The startup operates across eight Asian countries, mostly in Southeast Asia. It is backed by the likes of 500 Startups, Adamas Finance Asia, Jungle Ventures, and Cyberport Hong Kong.
DocDoc uses tech to create a patient-centric healthcare experience
Park notes that patients usually have no data or basis of comparison for making informed decisions on their healthcare, apart from social circles such as family or friends. Lists and directories are not as effective in helping patients identify the right doctor.
“How to choose doctor number 17 on that list versus number 57 on that list, just based on name, photo and address, has no correlation to how good the procedure is going to turn out,” Park explains.
DocDoc draws on data to make the doctor discovery process more patient-centric. It took the 2012-founded company four years and 23 doctors to build its knowledge model. Doctors have contracts with DocDoc, and their data is used with consent.
Park notes that the sales cycle at the company took around 18 months before the global pandemic. Now, healthcare systems have been shocked into adopting digital technologies.
This is a major win for healthtech companies such as DocDoc. Another win is an upending of what Park calls the ‘status quo’ in healthcare.
“Part of the status quo is that overall medical costs are increasing. Medical inflation is about two to three times greater than general inflation rates, and this is globally. It’s not sustainable. Every year it goes up, through the absence of information or the assumption that technology or medical devices are getting more expensive,” she adds.
And now that people have experienced what Park sees as lower-hanging fruit, such as telemedicine, she points out that the way forward is only going to be more digital.
“It’s largely been the expectation of where there are in-person meetups, the transaction of data sharing is [analogue]. And so it’s very much stuck in the earlier decades in terms of this sector not being disrupted at all, and so it is a huge wake up call,” Park says.
Will digitalization solve healthcare’s complex problems in Asia?

[Saved entries]
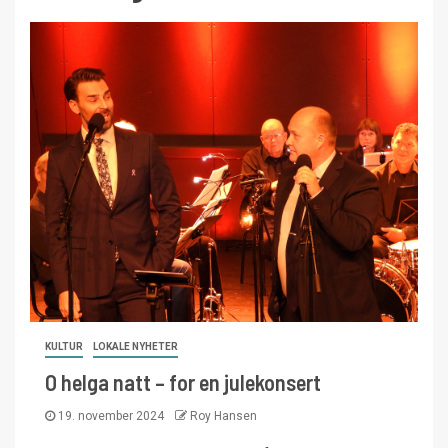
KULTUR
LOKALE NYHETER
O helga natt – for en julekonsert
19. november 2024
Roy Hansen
* * *
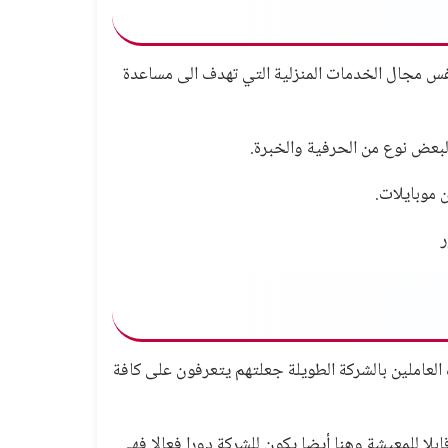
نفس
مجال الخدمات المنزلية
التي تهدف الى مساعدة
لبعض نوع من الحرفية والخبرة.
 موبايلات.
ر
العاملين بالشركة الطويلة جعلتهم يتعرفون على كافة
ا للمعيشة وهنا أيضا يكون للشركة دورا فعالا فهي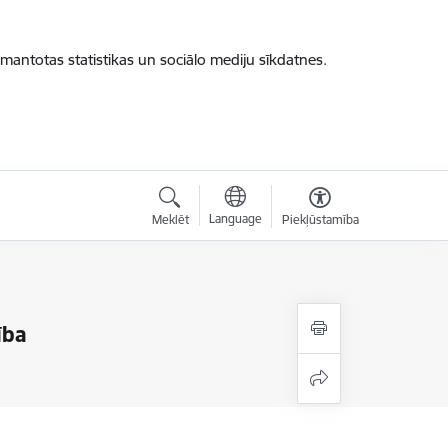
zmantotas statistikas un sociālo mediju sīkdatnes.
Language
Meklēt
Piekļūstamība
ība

**YOUR ASSIGNMENT:** Copy out the passage of the DocDoc text starting with "The startup operates" and going on through "the right doctor.", substituting "catalogs" for "directories" wherever it occurs.

**REPLY TO THE TASK:**
The startup operates across eight Asian countries, mostly in Southeast Asia. It is backed by the likes of 500 Startups, Adamas Finance Asia, Jungle Ventures, and Cyberport Hong Kong.
DocDoc uses tech to create a patient-centric healthcare experience
Park notes that patients usually have no data or basis of comparison for making informed decisions on their healthcare, apart from social circles such as family or friends. Lists and catalogs are not as effective in helping patients identify the right doctor.